Home

Awesome

ivory

ivory: (the ivories) the keys of a piano

Overview

ivory defines a specification for how to store feature data and provides a set of tools for querying it. It does not provide any tooling for producing feature data in the first place. All ivory commands run as MapReduce jobs so it assumed that feature data is maintained on HDFS.

Repository

The tooling provided operates on an ivory repository. An ivory repository is a convention for storing fact sets, feature dictionaries and feature stores. The directory structure is as follows:

ivory_repository/
├── metadata
│   ├── dictionaries
│   │   ├── dictionary1
│   │   └── dictionary2
│   └── stores
│       ├── feature_store1
│       └── feature_store2
└── factsets
    ├── fact_set1
    └── fact_set2

Fact Sets

A fact set is a single directory containing multiple facts, where a fact defines:

  1. The entity the feature value is associated with;
  2. An attribute specifying which feature;
  3. The value itself;
  4. The time from which the feature value is valid.

That is, a fact is simply an EAVT record. Multiple facts form a fact set, which is described within EAVT files that are partitioned by namespace and date. For example:

my_fact_set/
├── widgets
│   └── 2014
│       └── 01
│           ├── 09
│           │   ├── eavt-00000
│           │   ├── eavt-00001
│           │   └── eavt-00002
│           ├── 10
│           │   ├── eavt-00000
│           │   ├── eavt-00001
│           │   └── eavt-00002
│           └── 11
│               ├── eavt-00000
│               ├── eavt-00001
│               └── eavt-00002
└── demo
    └── 2013
        └── 01
            └── 09
                ├── eavt-00000
                └── eavt-00001

In this fact set, facts are partitioned across two namespaces: widgets and demo. The widget facts are spread across three dates, while demographic facts are constrained to one. Note also that a given namespace-partition can contain multiple EAVT files.

EAVT files are simply pipe-delimited text files with one EAVT record per line. For example, a line in the file my_fact_set/widgets/2013/01/10/eavt-00001 might look like:

928340|inbound.count.1W|35|43200

That is, the fact: "feature attribute inbound.count.1W has value 35 for entity 928340 as of 10/01/2014 12:00". The time component of the record is the number of seconds into the day specified by the partition the record belongs to. Note that Ivory does not enforce or specify a time zone for the time component of a fact.
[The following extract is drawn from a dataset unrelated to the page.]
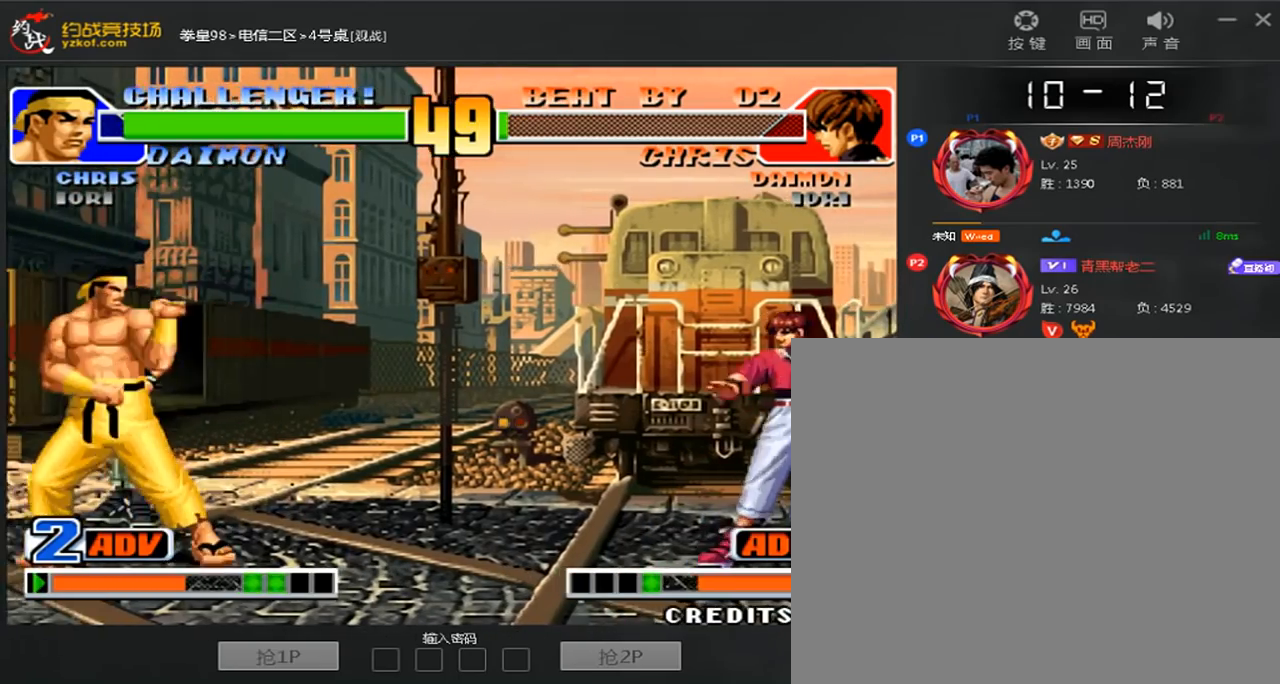
{"dt_ms": 1000, "buttons": ["D"], "left_stick": "right"}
A time zone should be chosen that is reflective of the domain, however, for a given Ivory feature store, the time zone for all facts should be the same.

Feature store

A feature store is comprised of one or more fact sets, which is represented by a text file containing an ordered list of references to fact sets. For example:

00005
00004
00003
widget_fixed
00002
00001
00000

The ordering is important as it allows facts to be overriden. When a feature store is queried, if multiple facts with the same entity, attribute and time are identified, the value from the fact contained in the most recent fact set will be used, where most recent means listed higher in the feature store file.
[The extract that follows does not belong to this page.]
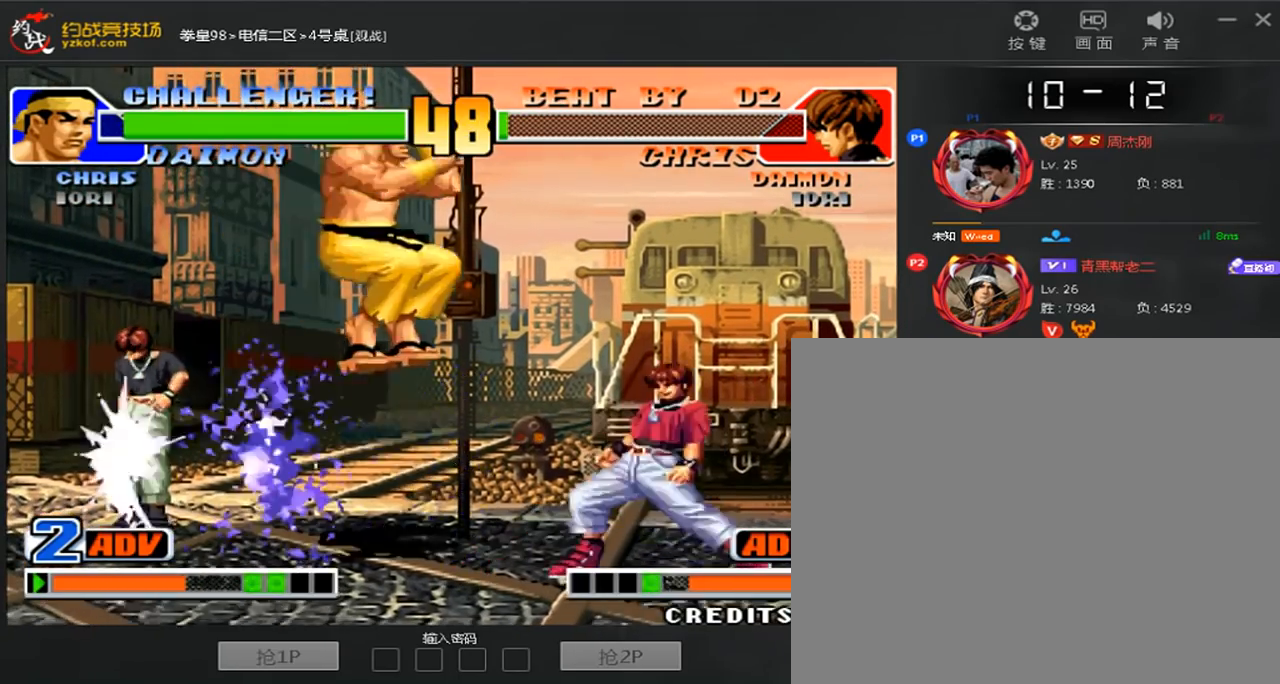
{"dt_ms": 480, "buttons": ["B"], "left_stick": "down-left", "events": [[80, "D", "up"], [120, "left_stick", "down-left"], [440, "B", "down"]]}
Because a feature store can be specified by just referencing fact sets, Ivory can support poor-man versioning giving rise to use cases such as:

Dictionary

All features are identified by their name and namespace. In the example fact above, the feature is widgets:inbound.count.1W where widgets is the namespace and inbound.count.1W is the name. With Ivory we must also associate with any namespace-name feature identifier the following metadata:

In Ivory, feature metadata is separated from the features store (facts) in its own set of text files known as feature dictionaries. Dictionary text files are also pipe-delimited and of the following form:

namespace|name|encoding|type|description

So for the fact above, we could specify a dictionary entry such as:

widgets|inbound.count.1W|int|numerical|Count in the last week

Other dictionary entries might look like the following:

demo|gender|string|categorical|Gender
demo|postcode|string|categorical|Postcode

Given a dictionary, we can use Ivory to validate facts in a feature store. The validate command will check that the encoding types specified for features in the dictionary are consistent with facts:

> ivory validate --feature-store feature_store.txt --dictionary feature_dictionary.txt

We can also use Ivory to generate statistics for the values of specific features across a feature store using the inspect command. This will compute statistics such as density, ranges (for numerical features), factors (for categorical features), historgrams, means, etc. Inspections can filter both the features of interest as well which facts to considered by time:

> ivory inspect --feature-store feature_store.txt --dictionary feature_dictionary.txt --features features.txt --start-time '2013-01-01' --end-time '2014-01-01'

Querying

Ivory supports two types of queries: snapshots and chords.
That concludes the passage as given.